On en a eu un avant goût avec l’épisode allemand. Les limites commencent à être dressées. Comme pour Google, les questions de transparence et de neutralité vont aussi commencer à sérieusement se poser. Et vous verrez qu’il y aura aussi bientôt un peu d’écume législative et sans doute aussi des idées de taxe. 3,6$, la valeur d’un fan dites-vous ?

Et la neutralité dans tout ça ? C’est là que j’en viens au sens de mon propos : je suis très étonné de n’avoir encore rien lu qui n’aborde la fameuse neutralité du web sous cet angle ?

C’est très bien de reparler de neutralité par rapport à la tuyauterie. On aurait juste aimé que ce soit une évidence tellement il s’agit d’un pilier pour le développement du net et du business.
C’est intéressant de voir tout le monde fabriquer des gâteaux et de les découper, mais on n’est pas que dans une discussion de part de marchés.

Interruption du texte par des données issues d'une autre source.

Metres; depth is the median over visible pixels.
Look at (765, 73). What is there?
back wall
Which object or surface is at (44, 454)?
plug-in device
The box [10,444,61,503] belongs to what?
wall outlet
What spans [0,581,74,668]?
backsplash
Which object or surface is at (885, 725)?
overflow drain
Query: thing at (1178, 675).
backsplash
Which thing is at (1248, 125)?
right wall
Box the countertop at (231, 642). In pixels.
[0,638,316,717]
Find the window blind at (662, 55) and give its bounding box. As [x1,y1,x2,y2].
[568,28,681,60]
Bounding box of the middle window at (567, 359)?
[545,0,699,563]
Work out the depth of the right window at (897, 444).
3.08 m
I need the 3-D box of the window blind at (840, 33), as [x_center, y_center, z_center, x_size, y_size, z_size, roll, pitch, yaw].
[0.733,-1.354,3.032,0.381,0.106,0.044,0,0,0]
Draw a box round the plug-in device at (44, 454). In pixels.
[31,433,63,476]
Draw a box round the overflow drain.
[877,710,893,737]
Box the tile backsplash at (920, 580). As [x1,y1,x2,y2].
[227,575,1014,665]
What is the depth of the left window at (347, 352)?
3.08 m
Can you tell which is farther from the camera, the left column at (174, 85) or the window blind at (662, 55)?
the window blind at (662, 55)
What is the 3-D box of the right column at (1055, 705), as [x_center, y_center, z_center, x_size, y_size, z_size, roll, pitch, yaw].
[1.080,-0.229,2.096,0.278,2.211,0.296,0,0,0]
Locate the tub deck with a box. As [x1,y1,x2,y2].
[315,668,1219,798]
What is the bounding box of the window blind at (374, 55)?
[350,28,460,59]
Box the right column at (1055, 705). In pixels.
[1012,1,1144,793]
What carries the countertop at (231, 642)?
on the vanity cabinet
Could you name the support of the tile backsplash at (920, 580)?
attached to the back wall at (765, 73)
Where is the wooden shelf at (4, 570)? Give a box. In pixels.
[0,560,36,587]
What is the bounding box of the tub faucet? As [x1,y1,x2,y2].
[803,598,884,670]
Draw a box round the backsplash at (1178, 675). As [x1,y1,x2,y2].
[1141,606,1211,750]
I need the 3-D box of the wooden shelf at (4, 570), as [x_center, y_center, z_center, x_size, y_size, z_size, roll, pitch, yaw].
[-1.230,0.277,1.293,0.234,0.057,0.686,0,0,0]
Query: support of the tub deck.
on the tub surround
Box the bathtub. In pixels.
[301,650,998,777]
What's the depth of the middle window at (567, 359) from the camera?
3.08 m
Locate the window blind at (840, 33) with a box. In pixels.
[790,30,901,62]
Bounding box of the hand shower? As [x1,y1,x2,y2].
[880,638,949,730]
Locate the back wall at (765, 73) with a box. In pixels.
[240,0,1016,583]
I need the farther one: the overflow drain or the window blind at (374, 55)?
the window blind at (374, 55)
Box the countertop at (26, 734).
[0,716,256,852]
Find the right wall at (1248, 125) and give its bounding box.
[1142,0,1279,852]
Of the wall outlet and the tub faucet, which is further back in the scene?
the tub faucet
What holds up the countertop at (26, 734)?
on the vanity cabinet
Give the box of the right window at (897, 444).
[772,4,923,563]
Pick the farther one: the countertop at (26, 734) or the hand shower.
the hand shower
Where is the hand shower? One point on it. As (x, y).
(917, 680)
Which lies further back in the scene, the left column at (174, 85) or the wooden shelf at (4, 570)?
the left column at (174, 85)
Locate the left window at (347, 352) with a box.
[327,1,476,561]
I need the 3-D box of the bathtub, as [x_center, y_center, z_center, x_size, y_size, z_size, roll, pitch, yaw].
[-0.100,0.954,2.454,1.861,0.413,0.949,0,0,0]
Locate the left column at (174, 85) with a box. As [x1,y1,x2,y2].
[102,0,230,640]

Mais quand je vois qu’on fantasme sur l’idée d’une initiative “libre” (les guillemets c’est pour la traduction toujours subjective de “free”) visant à doter les gens d’un boîtier de management de la vie privée, je me dis qu’on est bien dans une approche publique, au sens propre du terme, considérant les données personnelles comme devant bénéficier d’une politique et des moyens de l’appliquer. Dans un des tous premiers billets de ce blog, il y a 6 ans, à Hourtin, il était déjà question de lutte contre l’accaparement et la centralisation des données personnes. C’était pour la bonne cause de l’administration électronique aux bienfaits des administrés. Déjà à cette époque certains, dont nous, avions dis qu’il n’y avait pas de raison de faire comme cela et qu’une solution P2P ferait le job. On est encore dans ce débat et, entretemps, j’ai d’excellent souvenir à avoir débattu du web comme bien commun.

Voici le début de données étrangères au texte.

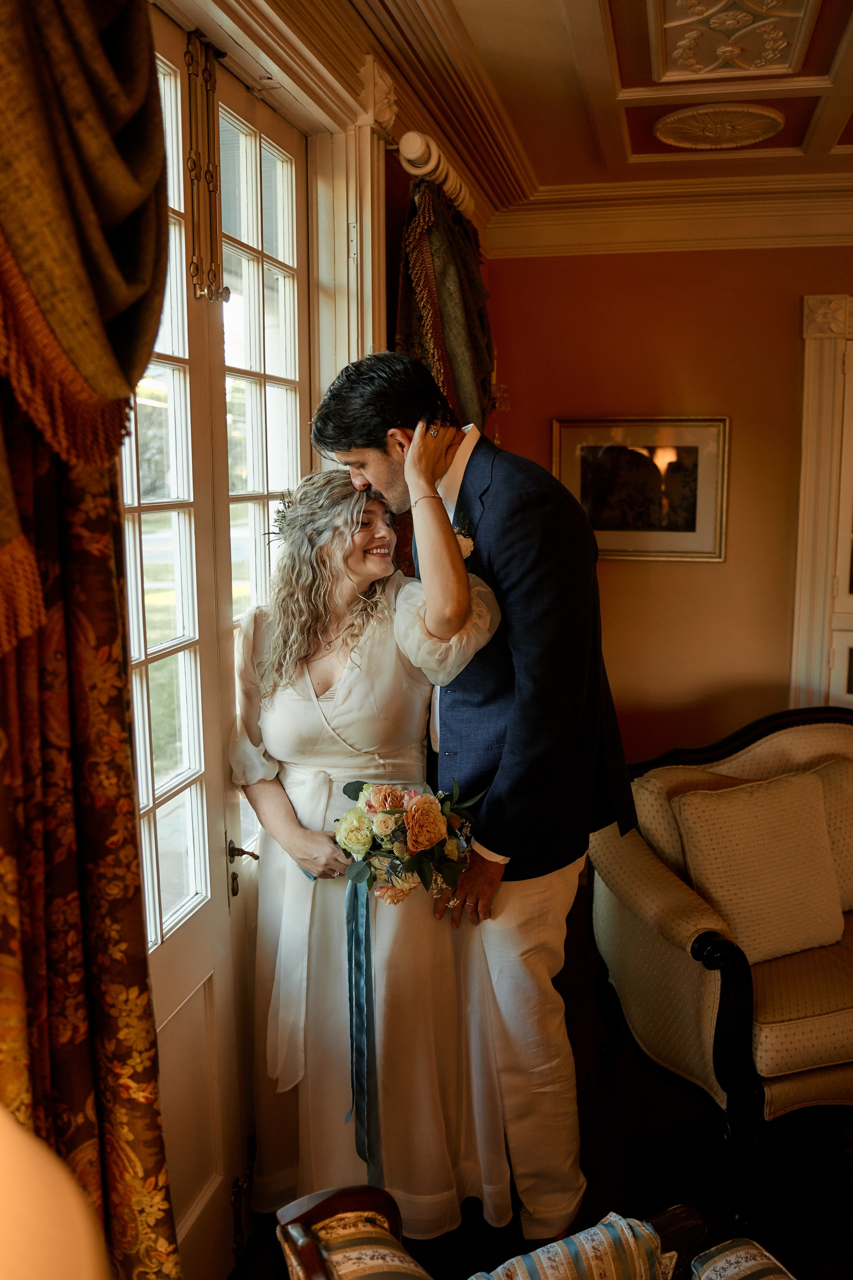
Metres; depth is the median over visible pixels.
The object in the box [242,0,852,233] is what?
ceiling
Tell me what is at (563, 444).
framed picture
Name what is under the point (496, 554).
man
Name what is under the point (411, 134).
curtain rod
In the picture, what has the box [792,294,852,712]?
door frame
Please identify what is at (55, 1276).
lamp shade
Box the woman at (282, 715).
[234,454,513,1230]
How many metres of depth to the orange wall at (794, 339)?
3.99 m
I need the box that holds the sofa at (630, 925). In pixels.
[588,704,852,1163]
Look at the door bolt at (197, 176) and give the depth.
1.92 m
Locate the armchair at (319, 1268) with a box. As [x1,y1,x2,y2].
[269,1186,787,1279]
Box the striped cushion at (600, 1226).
[467,1212,675,1279]
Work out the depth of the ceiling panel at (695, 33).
2.50 m
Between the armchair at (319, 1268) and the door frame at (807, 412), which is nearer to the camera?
the armchair at (319, 1268)
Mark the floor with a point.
(648, 1078)
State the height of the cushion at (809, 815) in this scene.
0.418 m
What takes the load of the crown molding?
attached to the orange wall at (794, 339)
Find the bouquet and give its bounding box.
[333,778,477,904]
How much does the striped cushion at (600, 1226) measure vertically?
0.233 m
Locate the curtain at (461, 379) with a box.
[394,172,496,439]
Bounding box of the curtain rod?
[393,129,474,224]
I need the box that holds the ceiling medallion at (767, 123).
[652,102,784,148]
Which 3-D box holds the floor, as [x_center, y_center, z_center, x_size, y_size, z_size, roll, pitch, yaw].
[1.434,1.537,1.297,4.954,0.102,5.750,2,9,13]
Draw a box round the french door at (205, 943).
[119,12,243,1279]
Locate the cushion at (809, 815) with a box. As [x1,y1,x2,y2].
[671,769,846,965]
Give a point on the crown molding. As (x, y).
(590, 221)
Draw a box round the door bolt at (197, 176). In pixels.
[185,31,230,303]
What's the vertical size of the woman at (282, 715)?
1.737 m
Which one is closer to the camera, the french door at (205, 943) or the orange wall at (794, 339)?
the french door at (205, 943)
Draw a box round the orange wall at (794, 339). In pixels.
[477,240,852,769]
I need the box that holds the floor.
[226,908,852,1279]
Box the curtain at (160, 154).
[0,0,180,1279]
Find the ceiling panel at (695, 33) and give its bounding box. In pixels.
[647,0,820,82]
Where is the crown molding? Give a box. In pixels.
[486,178,852,258]
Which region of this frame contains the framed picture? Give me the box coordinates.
[551,415,730,561]
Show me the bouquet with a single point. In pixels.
(416, 832)
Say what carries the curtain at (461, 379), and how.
hanging from the curtain rod
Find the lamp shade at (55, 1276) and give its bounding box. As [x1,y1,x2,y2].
[0,1102,110,1279]
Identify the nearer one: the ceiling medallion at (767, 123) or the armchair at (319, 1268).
the armchair at (319, 1268)
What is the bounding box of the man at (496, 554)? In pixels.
[307,347,639,1242]
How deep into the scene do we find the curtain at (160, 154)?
1.29 m
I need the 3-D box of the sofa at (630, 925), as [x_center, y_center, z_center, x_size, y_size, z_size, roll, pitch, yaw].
[1.375,0.771,2.779,1.707,0.977,0.999,-3,9,-15]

C’est inévitable de considérer certains grands services fondamentaux du net, sinon le net en tant que tel, comme du bien public et procéder à ce titre.
Nous n’avons pas conféré au web un rôle fondamental à l’individu au même titre ou presque que l’accès à l’eau potable pour ne pas traiter les choses sous cet angle.

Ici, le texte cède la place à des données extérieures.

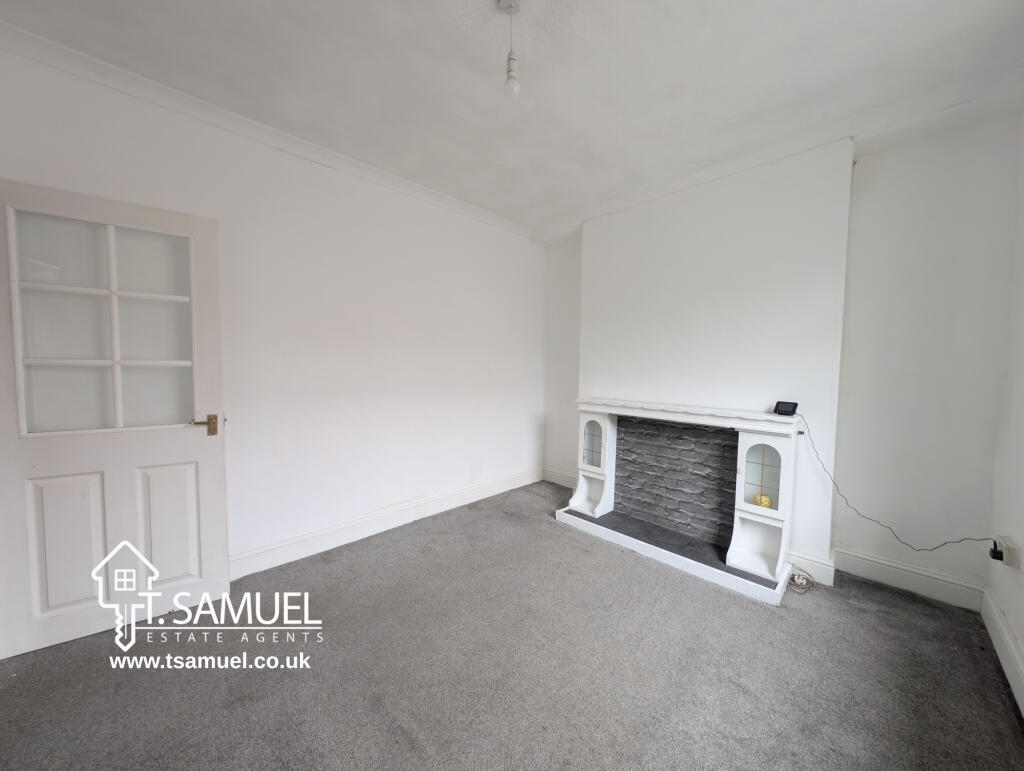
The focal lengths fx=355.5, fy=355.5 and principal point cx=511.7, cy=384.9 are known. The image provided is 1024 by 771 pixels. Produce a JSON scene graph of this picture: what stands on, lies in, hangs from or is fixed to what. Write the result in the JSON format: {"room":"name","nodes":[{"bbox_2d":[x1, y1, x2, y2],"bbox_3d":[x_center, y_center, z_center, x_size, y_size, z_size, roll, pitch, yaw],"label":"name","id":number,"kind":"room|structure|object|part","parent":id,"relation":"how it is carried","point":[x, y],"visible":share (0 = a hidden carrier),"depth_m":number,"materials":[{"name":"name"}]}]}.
{"room":"living room","nodes":[
{"label":"living room","id":0,"kind":"room"},
{"bbox_2d":[0,36,545,578],"bbox_3d":[-1.071,-0.212,2.721,0.168,2.690,4.205,4,5,44],"label":"left wall","id":1,"kind":"structure","parent":0,"point":[528,246],"depth_m":2.41,"materials":[{"name":"white paint"}]},
{"bbox_2d":[0,177,229,659],"bbox_3d":[-1.902,0.171,1.686,0.803,2.016,0.158,-2,4,-37],"label":"door","id":2,"kind":"structure","parent":1,"relation":"in","point":[220,464],"depth_m":1.68,"materials":[{"name":"white paint"}]},
{"bbox_3d":[-2.012,0.717,1.636,0.218,0.589,0.085,-2,4,-37],"label":"panel","id":3,"kind":"part","parent":2,"relation":"part of","materials":[{"name":"white paint"}]},
{"bbox_3d":[-1.905,-0.258,1.705,0.458,0.959,0.039,-2,4,-37],"label":"glass panes","id":4,"kind":"part","parent":2,"relation":"part of","materials":[{"name":"glass"}]},
{"bbox_3d":[-1.746,0.721,1.822,0.207,0.592,0.083,-2,4,-37],"label":"panel","id":5,"kind":"part","parent":2,"relation":"part of","materials":[{"name":"white paint"}]},
{"bbox_3d":[-1.621,0.216,1.889,0.133,0.092,0.128,-2,4,-37],"label":"brass lever handle","id":6,"kind":"part","parent":2,"relation":"part of","materials":[{"name":"gold metal"}]},
{"bbox_2d":[0,20,530,240],"bbox_3d":[-1.150,-1.494,2.410,0.080,0.086,3.429,4,5,44],"label":"crown molding","id":7,"kind":"structure","parent":1,"relation":"attached to","point":[485,214],"depth_m":1.96,"materials":[{"name":"white paint"}]},
{"bbox_2d":[230,466,542,580],"bbox_3d":[-0.893,1.054,2.853,0.022,0.145,3.492,4,5,44],"label":"baseboard","id":8,"kind":"structure","parent":1,"relation":"attached to","point":[297,545],"depth_m":2.63,"materials":[{"name":"white paint"}]},
{"bbox_2d":[0,0,1022,236],"bbox_3d":[-0.004,-1.509,1.192,3.793,0.123,4.491,4,5,44],"label":"ceiling","id":9,"kind":"structure","parent":0,"point":[242,11],"depth_m":1.68,"materials":[{"name":"white paint"}]},
{"bbox_2d":[497,0,521,98],"bbox_3d":[-0.006,-1.329,1.417,0.108,0.365,0.105,4,5,44],"label":"pendant light","id":10,"kind":"object","parent":9,"relation":"hanging from","point":[508,73],"visible":0.99,"depth_m":1.41,"materials":[{"name":"white plastic"}]},
{"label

En disant cela je ne prend pas une position militante. Je pose un périmètre et je pointe une question. Je me souviens aussi simplement avoir déjà eu ces discussions, être déjà passé par ces chemins et avoir fini par poser la question du bien commun et de ce que cela signifie. On est dans un éternel recommencement, personne n’a tranché ces questions, les enjeux ont juste grossis et il y a maintenant d’autres joueurs pour lesquels cette notion a une signification régulatrice bien particulière.
Ne nous trompons pas sur le sens des mots et sachons bien mesurer les conséquences qu’il y a à placer le digital en élément indispensable à la vie du citoyen du XXIe siècle. La neutralité, c’est bien plus que des tuyaux et la distribution du gâteau, c’est un cadre de confiance pour les gens au regard des services dont ils usent.